We called ahead to Meyers Chuck to order cinnamon buns for the entire fleet for tomorrow morning from Cassey the baker, postmaster, mayor, tax collector, greeter etc.… We carefully nosed our way into the small protected, rocky harbor when it became sadly clear that the docks and anchorages were full and our fleet of seven boats would not all fit. We decided to change the plan and head across Clarence Strait to protected Naha Bay just north of Ketchikan on Revillagigedo Island. The forecast was for a bit more wind in Clarence strait tomorrow so this would give us an advantage of a shorter trip and better conditions as we travel to Ketchikan tomorrow.
We arrived in Naha Bay and assembled the raft expertly within minutes as we had many times since the trip began; with two shore ties, one from Deception and the other off La Vida. Once settled, Dale, Debbie, Erika and Matt of Eldean took their dingy to the dock outside of Roosevelt Lagoon for a walk along a nature trail board walk. It is a beautiful walk through large spruce and Hemlock trees leading to a vast glass-calm lagoon that resembles a lake.
The Ryvkin family and David of Thea set out in their kayaks taking the short cut inside Dogfish Island. Due to the low tide, they stepped out to portage their kayaks across the gravel spit between Dogfish and Revillagigedo Island. Naha Bay is separated from Roosevelt Lagoon by a very narrow opening with substantial rapids that are only safe to traverse in a dinghy or kayak during high-water slack. There is a small man-made boat portage that is useful for moving kayaks around the rapids during any other time other than high slack. An hour or two later, the kayakers all returned, again portaging over the spit.
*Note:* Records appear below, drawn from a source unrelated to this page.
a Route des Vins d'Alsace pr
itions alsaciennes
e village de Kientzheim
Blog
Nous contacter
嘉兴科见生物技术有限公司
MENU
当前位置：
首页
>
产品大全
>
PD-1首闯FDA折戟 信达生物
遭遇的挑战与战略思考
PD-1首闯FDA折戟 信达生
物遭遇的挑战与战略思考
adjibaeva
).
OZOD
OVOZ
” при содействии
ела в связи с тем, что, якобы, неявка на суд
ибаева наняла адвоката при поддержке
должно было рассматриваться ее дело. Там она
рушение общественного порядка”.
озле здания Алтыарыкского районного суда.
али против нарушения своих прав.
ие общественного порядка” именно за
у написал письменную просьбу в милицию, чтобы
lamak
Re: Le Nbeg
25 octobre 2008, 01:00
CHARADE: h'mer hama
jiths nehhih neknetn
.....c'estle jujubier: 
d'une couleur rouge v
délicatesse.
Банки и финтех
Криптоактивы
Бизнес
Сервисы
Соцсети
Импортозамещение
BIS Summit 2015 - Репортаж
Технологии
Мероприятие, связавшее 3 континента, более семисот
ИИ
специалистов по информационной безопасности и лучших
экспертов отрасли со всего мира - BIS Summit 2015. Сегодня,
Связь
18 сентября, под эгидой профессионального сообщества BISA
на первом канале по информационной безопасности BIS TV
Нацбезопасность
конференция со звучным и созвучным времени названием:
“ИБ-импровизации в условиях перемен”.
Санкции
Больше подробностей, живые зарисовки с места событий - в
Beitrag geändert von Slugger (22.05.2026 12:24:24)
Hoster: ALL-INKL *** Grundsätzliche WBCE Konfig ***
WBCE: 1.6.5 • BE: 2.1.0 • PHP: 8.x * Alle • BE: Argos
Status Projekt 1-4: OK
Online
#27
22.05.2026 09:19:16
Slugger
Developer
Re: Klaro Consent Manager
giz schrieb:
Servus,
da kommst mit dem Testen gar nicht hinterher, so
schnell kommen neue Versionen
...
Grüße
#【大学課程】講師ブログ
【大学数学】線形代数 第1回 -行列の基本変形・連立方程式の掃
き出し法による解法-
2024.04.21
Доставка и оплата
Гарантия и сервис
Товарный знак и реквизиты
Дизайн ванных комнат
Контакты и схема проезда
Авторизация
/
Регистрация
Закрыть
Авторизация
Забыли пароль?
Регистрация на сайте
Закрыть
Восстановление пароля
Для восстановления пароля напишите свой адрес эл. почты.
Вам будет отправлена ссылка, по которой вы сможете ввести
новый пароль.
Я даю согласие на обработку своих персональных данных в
Before turning in, we were all invited to La Vida for a final gathering, the photo competition, and the slide show. We laughed and reminisced about the wonderful times we had shared together. It was a quiet night, and everyone was well rested by morning.
Today would be a short passage to Ketchikan. We departed at a leisurely 9:00 a.m. since we didn’t have far to go. This morning, Matt and Jane awoke early to bake the fleet some warm baked goods from scratch and make up for the missed cinnamon buns at Meyers Chuck. Matt made freshly baked sausage rolls and Jane made banana/walnut muffins which were distributed, still warm, to the fleet before unzipping the raft.
Once we arrived in Ketchikan and everyone was safely tied up to the docks, each boat made their own plans to explore the sites, go out to dinner or prepare to catch flights home.